To further escalate tensions in the United States, protests have broken through the boundaries of Wall Street. According to a report in The New York Times, demonstrations are also taking to the streets of cities like Los Angeles and Chicago. In other words, from coast to coast, the United States is in turmoil. And on this day of zombies, investors suffered. The Dow Jones index fell 2,36%, while the Nasdaq, which focuses on technology companies, retreated 3,29%. On the Bovespa, which returned to 50 points, the drop was 2,93%.

In Brazil, the Central Bank had to intervene to prevent the dollar from soaring. When the American currency reached R$ 1,91, the Central Bank sold dollars, causing the American currency to close at R$ 1,89. Although a high dollar complicates the fight against inflation, Mantega minimized its effects. "There is no ideal dollar for a country with a floating exchange rate; there are overvalued and undervalued dollars. The real had been overvalued for a while. I remember that before we took the derivatives measures, the exchange rate was at R$ 1,53, and if we had let it, it would have gone below R$ 1,50. Imagine what would have happened to industry with the exchange rate at R$ 1,40, R$ 1,35. We reversed it, and of course, this didn't happen only because of the measures we took," he said, adding that among these actions were the adoption of the IOF tax in the dollar futures market and the reduction of the Selic rate by the Central Bank.

Payroll

Mantega also stated that the payroll tax exemption, tested in four sectors of the economy, could be expanded. "The payroll tax exemption for four sectors is experimental, but the idea is to generalize it in the future," he said. Mantega was referring to the tax reduction for four productive segments included in the launch of the Plano Brasil Maior (Greater Brazil Plan): clothing, footwear, furniture, and software. The Brasil Maior program, a set of industrial policies, was announced on August 2nd.

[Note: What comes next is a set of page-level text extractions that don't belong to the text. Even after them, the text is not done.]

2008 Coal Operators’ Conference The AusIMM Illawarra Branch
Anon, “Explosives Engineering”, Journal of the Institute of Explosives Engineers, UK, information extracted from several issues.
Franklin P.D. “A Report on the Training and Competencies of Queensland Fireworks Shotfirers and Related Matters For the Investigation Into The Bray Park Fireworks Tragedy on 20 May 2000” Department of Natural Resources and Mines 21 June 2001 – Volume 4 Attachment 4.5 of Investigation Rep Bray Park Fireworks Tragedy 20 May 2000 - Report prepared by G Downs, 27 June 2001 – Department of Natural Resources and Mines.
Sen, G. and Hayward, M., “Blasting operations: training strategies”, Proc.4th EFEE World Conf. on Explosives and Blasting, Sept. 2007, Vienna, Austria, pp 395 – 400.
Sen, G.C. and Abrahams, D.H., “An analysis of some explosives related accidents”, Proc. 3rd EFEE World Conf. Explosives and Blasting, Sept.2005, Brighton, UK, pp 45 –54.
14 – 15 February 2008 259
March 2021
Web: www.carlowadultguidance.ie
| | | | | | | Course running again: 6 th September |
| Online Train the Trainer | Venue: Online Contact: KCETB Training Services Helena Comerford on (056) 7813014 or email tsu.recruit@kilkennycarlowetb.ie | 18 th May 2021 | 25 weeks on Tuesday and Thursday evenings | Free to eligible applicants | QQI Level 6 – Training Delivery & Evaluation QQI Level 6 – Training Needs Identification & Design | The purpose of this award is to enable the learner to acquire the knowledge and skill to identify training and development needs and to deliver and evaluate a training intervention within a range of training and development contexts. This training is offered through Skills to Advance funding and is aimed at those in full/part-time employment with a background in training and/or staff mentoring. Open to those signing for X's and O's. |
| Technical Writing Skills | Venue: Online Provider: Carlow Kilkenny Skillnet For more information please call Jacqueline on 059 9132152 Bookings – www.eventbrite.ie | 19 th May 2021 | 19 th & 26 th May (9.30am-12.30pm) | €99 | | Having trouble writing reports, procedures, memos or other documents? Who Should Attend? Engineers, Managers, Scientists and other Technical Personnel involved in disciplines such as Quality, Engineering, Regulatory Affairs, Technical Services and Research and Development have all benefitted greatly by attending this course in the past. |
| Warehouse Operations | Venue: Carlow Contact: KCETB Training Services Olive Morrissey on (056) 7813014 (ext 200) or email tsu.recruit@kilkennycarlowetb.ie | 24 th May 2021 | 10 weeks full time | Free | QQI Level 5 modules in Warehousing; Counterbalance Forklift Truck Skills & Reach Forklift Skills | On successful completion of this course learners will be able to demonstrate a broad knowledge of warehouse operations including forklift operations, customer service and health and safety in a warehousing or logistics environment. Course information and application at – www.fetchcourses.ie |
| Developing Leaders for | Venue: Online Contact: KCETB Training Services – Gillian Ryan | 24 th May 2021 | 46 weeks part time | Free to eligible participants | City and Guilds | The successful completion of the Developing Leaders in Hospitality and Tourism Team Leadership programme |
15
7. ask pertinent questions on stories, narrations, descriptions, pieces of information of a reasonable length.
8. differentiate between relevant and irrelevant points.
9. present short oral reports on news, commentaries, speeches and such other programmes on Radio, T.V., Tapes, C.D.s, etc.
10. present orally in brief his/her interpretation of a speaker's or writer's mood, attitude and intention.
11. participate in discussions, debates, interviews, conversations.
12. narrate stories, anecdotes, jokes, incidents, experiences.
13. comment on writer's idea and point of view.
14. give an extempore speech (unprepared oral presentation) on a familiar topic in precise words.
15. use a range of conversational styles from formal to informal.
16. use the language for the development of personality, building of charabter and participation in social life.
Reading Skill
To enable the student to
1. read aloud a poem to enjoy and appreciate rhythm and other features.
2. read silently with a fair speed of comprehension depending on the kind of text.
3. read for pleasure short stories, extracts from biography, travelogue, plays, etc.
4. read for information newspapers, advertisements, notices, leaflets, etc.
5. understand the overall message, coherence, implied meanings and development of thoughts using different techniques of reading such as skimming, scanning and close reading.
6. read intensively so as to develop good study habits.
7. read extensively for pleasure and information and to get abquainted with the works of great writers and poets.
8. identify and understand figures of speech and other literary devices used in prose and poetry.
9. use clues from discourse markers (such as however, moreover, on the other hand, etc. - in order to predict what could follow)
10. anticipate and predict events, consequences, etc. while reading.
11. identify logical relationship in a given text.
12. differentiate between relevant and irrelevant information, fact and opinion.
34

The Finance Minister stressed, however, that the expansion of tax breaks for productive sectors should be adopted by the government gradually. A week after the launch of the Plano Brasil Maior (Greater Brazil Plan), the Minister of Development, Industry and Foreign Trade, Fernando Pimentel, said in São Paulo that this year such a tax reduction program would be restricted to the first four sectors. "We need to analyze the measures and their unfolding carefully to assess what the next steps will be. There should be no other sectors included in 2011," Pimentel stated at the time.